Il Centro di Solidarietà di Reggio Emilia Onlus ha dato inizio alla sua attività nel lontano 1982. La sua nascita fu il risultato dell'iniziativa del Comitato Cittadino Antidroga, un gruppo di genitori uniti dalla comune esperienza di avere figli tossicodipendenti. Questo comitato si mise in contatto con il Centro Italiano di Solidarietà di don Mario Picchi a Roma, operando in accordo con il Comune di Reggio Emilia e il Vescovo di Reggio Emilia, Mons. Gilberto Baroni.
Dopo un periodo di formazione dedicato ai futuri operatori, il Centro di Reggio Emilia iniziò ad accogliere persone con problemi di tossicodipendenza. Nel 1984, venne aperta la sua comunità terapeutica e la sede dedicata alle attività di reinserimento sociale.

Le radici culturali del Centro di Solidarietà di Reggio Emilia affondano nella storia pluridecennale e diffusa a livello nazionale dei centri Fict (Federazione Italiana delle Comunità Terapeutiche), legati al “Progetto Uomo”. Nel 1987 venne fondata l'Associazione “Servire l’Uomo”, con l'obiettivo di coordinare e fornire supporto ai numerosi volontari che contribuivano attivamente al Centro fin dai suoi primi anni di attività.
Nel 1998, il Centro ampliò la sua missione con l'apertura di “Casa Flora”, una struttura dedicata all'accoglienza e al sostegno dei malati di AIDS. Questo ampliamento rifletteva la crescente consapevolezza dei nuovi bisogni emergenti sul territorio.

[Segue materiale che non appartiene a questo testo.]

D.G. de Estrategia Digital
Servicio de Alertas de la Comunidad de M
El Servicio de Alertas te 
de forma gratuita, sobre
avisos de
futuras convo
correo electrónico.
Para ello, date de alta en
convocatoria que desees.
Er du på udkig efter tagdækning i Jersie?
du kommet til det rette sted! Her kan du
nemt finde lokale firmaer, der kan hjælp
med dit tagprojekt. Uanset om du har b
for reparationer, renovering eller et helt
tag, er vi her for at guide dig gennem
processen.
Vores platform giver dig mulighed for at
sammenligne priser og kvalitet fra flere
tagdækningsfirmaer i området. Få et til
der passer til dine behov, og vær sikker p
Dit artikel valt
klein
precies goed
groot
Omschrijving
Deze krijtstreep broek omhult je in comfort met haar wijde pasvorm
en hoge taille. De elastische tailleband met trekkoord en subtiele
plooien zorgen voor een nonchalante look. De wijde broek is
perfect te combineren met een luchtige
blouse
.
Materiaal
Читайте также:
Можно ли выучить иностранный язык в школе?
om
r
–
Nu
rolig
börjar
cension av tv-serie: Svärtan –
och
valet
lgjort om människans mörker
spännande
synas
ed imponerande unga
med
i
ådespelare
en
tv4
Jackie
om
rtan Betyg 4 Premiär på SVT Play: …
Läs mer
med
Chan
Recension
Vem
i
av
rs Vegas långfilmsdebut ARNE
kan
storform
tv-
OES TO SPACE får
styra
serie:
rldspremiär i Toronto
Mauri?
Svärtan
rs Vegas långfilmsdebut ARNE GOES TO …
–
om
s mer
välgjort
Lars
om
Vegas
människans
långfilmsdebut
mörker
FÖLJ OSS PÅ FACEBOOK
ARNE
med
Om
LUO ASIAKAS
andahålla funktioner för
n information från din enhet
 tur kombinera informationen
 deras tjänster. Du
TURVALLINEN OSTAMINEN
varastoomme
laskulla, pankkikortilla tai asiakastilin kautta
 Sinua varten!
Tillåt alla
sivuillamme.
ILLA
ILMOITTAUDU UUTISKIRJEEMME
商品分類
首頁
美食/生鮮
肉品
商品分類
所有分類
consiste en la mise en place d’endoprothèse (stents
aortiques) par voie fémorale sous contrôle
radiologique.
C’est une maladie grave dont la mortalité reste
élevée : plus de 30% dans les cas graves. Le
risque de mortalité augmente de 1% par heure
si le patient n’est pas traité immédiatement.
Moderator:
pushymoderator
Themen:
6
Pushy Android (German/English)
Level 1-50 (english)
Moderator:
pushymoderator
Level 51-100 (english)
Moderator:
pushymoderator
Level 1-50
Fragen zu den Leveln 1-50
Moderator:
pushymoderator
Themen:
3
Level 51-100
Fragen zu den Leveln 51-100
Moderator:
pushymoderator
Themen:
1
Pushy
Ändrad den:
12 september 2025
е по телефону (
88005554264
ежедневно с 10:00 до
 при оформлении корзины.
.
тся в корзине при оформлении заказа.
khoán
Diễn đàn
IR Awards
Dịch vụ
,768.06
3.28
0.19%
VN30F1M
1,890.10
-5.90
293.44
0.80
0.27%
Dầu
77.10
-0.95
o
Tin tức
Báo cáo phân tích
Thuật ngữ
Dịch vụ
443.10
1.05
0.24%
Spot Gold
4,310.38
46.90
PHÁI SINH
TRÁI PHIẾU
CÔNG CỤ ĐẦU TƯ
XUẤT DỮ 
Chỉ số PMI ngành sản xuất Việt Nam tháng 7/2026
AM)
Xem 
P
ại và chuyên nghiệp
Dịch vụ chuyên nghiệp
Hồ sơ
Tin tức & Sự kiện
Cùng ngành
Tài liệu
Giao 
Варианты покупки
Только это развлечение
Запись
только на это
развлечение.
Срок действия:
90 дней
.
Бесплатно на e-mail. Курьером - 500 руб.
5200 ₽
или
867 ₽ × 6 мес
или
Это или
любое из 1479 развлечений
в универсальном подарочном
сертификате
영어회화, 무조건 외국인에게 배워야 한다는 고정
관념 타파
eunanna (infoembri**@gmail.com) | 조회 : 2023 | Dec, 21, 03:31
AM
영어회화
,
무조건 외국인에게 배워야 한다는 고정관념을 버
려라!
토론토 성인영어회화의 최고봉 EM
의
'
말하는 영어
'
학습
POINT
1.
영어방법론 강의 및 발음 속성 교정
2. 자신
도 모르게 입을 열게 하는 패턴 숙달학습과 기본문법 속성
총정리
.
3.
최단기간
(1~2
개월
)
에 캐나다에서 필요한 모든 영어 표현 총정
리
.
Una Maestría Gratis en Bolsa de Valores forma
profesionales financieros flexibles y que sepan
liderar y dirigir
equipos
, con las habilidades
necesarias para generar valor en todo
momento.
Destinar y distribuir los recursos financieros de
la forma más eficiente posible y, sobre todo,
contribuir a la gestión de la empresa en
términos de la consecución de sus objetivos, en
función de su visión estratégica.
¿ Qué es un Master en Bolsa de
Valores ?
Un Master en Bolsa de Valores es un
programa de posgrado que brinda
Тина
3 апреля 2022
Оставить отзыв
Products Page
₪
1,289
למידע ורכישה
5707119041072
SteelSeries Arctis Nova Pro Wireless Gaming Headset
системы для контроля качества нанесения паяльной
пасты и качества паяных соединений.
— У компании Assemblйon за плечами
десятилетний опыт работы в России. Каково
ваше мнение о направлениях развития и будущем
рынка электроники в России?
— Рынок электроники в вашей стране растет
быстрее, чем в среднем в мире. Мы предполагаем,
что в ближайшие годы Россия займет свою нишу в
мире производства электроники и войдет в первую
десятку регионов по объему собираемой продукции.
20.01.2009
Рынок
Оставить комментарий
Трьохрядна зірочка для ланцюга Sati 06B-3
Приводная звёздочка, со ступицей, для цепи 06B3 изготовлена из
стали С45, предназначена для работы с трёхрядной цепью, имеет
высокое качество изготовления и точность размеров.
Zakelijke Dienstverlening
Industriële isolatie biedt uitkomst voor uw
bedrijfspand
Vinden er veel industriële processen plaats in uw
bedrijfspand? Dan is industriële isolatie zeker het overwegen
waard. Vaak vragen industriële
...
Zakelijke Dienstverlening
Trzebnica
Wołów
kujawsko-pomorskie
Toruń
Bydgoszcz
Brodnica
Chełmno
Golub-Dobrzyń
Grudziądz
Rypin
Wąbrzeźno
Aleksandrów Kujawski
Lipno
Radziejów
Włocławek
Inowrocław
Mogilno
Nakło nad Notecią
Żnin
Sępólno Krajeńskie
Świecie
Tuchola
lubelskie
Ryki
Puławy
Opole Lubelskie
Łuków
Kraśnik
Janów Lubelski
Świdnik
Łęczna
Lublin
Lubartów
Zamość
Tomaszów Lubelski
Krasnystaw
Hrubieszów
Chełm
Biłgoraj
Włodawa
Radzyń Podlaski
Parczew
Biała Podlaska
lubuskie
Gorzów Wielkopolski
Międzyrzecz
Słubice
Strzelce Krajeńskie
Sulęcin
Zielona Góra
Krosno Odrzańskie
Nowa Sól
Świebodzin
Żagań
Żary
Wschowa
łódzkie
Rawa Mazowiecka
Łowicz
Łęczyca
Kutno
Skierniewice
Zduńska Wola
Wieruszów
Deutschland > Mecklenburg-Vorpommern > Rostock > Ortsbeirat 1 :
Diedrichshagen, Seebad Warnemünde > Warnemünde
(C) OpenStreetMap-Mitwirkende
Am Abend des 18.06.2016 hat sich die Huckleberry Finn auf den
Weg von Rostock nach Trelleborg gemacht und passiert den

Evoluzione e Nuovi Ambiti di Intervento
Con il passare degli anni, nuovi e diversificati bisogni sociali si sono manifestati nel territorio reggiano. Di conseguenza, nel 1998 il CEIS ha avviato attività specifiche rivolte agli immigrati. Nel 2002 è stato istituito il Servizio Immigrati, un'unità dedicata principalmente all'accompagnamento, all'orientamento e al favorimento dell'occupazione sia per lavoratori stranieri che italiani. Questo servizio opera in stretta sinergia con il Centro di Ascolto della parrocchia di San Pellegrino di Reggio Emilia.
Nel 2011, il CEIS ha ulteriormente esteso il suo raggio d'azione, includendo l'area dei ragazzi minorenni con l'apertura della Casa San Isidoro. Dal 2014, il Centro è attivamente coinvolto nell'accoglienza dei migranti richiedenti asilo, partecipando al percorso CAS (Centri Accoglienza Straordinaria).

Un ulteriore ampliamento del campo d'intervento del Centro è avvenuto il 1 gennaio 2021.
Strutture e Servizi Attuali
Il Centro di Solidarietà di Reggio Emilia dispone di un'articolata rete di strutture per offrire risposte diversificate ai bisogni del territorio:
- 4 strutture dedicate ai trattamenti terapeutici residenziali e semi-residenziali.
- 7 case di accoglienza residenziale distribuite sul territorio provinciale.
- 2 strutture per la disintossicazione: una situata a Carpineti (RE) e l'altra a Castelmassa (provincia di Rovigo).
Oltre ai servizi storici rivolti ai tossicodipendenti e alle loro famiglie, il Centro ha sviluppato negli ultimi anni una serie di attività integrate, tra cui:
- Prevenzione: interventi mirati a contrastare l'insorgenza di dipendenze e altri disagi sociali.
- Formazione: percorsi formativi destinati a operatori, volontari e professionisti.
- Documentazione: raccolta e diffusione di informazioni e studi sui fenomeni di disagio.
- Valutazione: monitoraggio e valutazione dell'efficacia degli interventi.
- Progetti transnazionali: iniziative volte all'inserimento lavorativo e alla promozione di scambi culturali.
- Servizi per HIV positivi: supporto e assistenza alle persone con HIV.
Il CEIS riconosce l'importanza di una comunicazione efficace per far conoscere la vasta gamma di attività che il Centro produce. È emersa la consapevolezza che il disagio sociale è un fenomeno molto più articolato di quanto si pensasse inizialmente, soprattutto all'inizio degli anni duemila. L'esperienza maturata e i principi guida del CEIS si sono dimostrati applicabili in numerosi altri campi. Per questo motivo, è stato predisposto un percorso di accoglienza e informazione non solo per chi fa uso di droghe, ma per tutti coloro, in particolare i genitori, che sono coinvolti dalle dipendenze di un familiare. Il nuovo sito del Centro è stato progettato per essere interattivo, facilitando l'accesso alle informazioni e ai servizi offerti.